→ **Input for this task**:
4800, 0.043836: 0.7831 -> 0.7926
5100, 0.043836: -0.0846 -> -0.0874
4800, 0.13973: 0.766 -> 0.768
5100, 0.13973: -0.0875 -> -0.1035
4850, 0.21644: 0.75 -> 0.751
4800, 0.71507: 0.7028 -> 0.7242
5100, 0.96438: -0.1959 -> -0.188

→ **Task to carry out**: Every record is to be written out verbatim.

→ **Result of the exercise**:
4800, 0.043836: 0.7831 -> 0.7926
5100, 0.043836: -0.0846 -> -0.0874
4800, 0.13973: 0.766 -> 0.768
5100, 0.13973: -0.0875 -> -0.1035
4850, 0.21644: 0.75 -> 0.751
4800, 0.71507: 0.7028 -> 0.7242
5100, 0.96438: -0.1959 -> -0.188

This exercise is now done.